What is expected
Filter the material below down to the lines containing the word "Polityka".

Data provided
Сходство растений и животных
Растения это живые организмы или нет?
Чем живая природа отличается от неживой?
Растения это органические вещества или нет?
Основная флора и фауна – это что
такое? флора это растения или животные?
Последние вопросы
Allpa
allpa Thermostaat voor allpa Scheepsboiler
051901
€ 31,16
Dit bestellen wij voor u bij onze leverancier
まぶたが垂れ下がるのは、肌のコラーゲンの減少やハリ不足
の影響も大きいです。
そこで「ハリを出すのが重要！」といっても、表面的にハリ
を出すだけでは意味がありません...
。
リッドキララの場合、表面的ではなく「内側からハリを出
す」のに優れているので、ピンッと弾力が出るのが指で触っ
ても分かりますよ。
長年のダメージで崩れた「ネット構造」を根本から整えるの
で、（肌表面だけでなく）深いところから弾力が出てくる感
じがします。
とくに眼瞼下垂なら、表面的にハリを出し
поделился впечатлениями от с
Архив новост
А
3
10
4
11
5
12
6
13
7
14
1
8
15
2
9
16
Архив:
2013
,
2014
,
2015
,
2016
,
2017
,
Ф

...

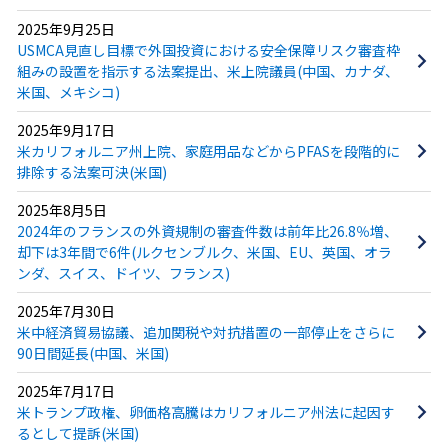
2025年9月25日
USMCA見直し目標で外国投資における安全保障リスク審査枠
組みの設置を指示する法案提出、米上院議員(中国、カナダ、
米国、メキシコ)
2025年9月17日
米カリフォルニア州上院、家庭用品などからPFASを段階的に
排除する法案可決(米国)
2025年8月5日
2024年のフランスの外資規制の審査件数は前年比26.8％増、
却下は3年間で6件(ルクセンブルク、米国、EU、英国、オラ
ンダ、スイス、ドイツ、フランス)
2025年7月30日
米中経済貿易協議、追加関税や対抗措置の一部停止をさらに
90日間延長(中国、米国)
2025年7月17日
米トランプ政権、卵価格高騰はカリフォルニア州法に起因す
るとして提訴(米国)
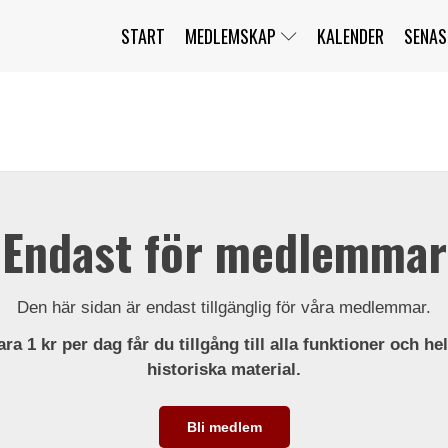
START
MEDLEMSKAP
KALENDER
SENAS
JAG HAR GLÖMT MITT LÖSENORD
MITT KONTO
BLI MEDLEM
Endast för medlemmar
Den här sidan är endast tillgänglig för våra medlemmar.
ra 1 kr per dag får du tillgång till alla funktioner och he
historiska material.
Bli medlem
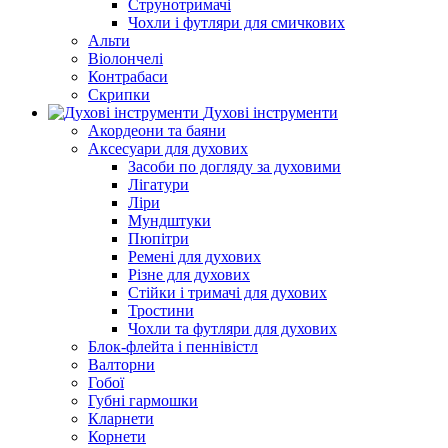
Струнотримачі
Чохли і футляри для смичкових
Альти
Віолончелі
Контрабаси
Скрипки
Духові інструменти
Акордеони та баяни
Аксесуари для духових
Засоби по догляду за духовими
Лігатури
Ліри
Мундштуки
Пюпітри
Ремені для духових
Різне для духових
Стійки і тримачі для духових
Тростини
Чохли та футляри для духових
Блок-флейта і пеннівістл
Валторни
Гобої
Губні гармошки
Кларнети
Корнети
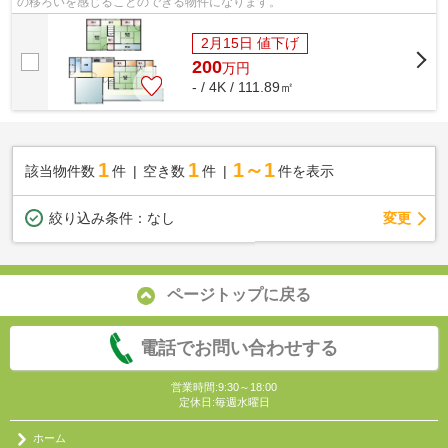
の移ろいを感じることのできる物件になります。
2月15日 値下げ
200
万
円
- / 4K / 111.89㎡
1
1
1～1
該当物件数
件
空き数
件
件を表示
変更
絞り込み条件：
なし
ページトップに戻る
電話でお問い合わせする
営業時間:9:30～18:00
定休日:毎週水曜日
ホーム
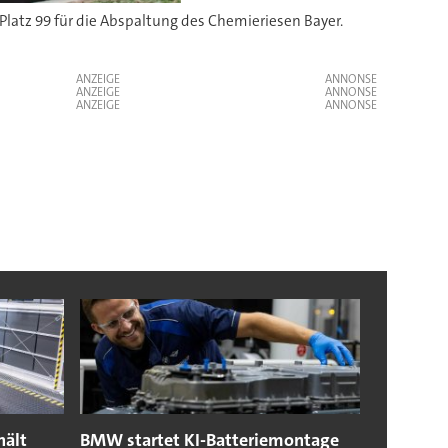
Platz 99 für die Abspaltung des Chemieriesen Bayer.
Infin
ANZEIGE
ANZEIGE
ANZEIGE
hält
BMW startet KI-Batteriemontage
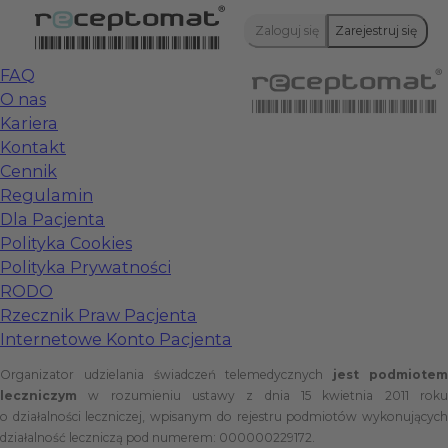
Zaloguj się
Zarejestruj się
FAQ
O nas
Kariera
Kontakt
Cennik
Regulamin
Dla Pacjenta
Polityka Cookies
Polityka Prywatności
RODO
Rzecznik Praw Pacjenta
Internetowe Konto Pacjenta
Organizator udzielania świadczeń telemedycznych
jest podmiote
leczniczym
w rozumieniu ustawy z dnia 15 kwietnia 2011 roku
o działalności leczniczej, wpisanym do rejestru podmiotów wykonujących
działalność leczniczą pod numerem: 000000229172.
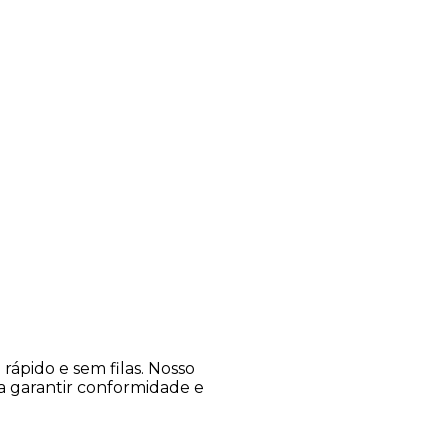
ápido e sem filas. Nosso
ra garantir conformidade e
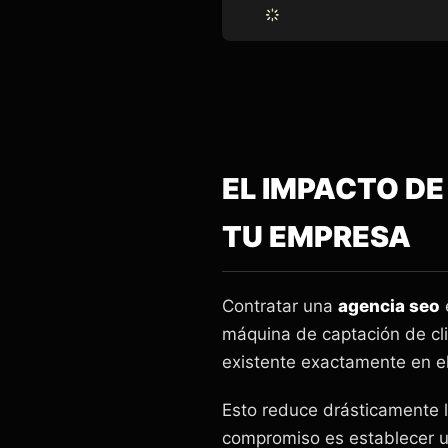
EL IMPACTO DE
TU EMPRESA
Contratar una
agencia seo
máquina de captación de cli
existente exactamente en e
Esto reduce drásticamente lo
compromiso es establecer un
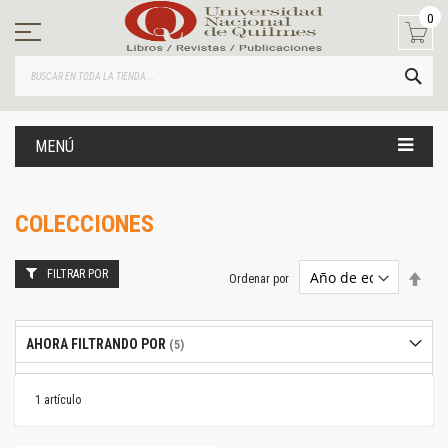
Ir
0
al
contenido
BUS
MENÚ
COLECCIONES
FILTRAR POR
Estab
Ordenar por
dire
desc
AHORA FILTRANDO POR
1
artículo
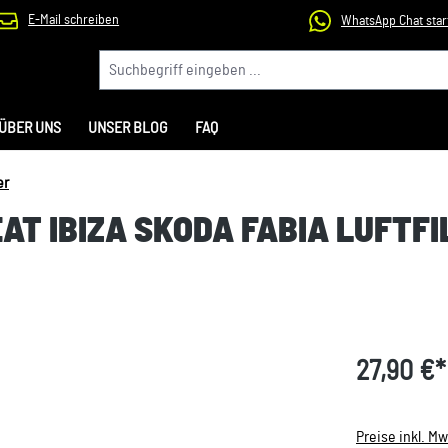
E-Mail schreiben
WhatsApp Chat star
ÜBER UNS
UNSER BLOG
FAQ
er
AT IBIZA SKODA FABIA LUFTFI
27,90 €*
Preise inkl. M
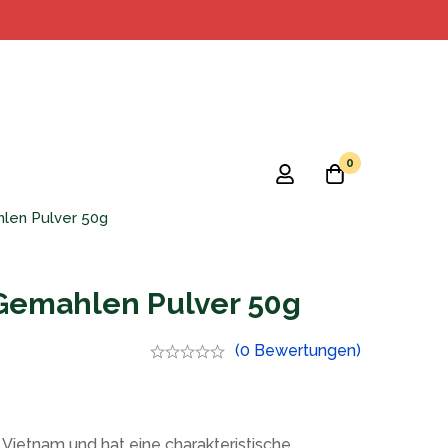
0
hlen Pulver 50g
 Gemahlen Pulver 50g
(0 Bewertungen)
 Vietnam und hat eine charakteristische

Exercise solution
Polityka Cookies
Polityka Prywatności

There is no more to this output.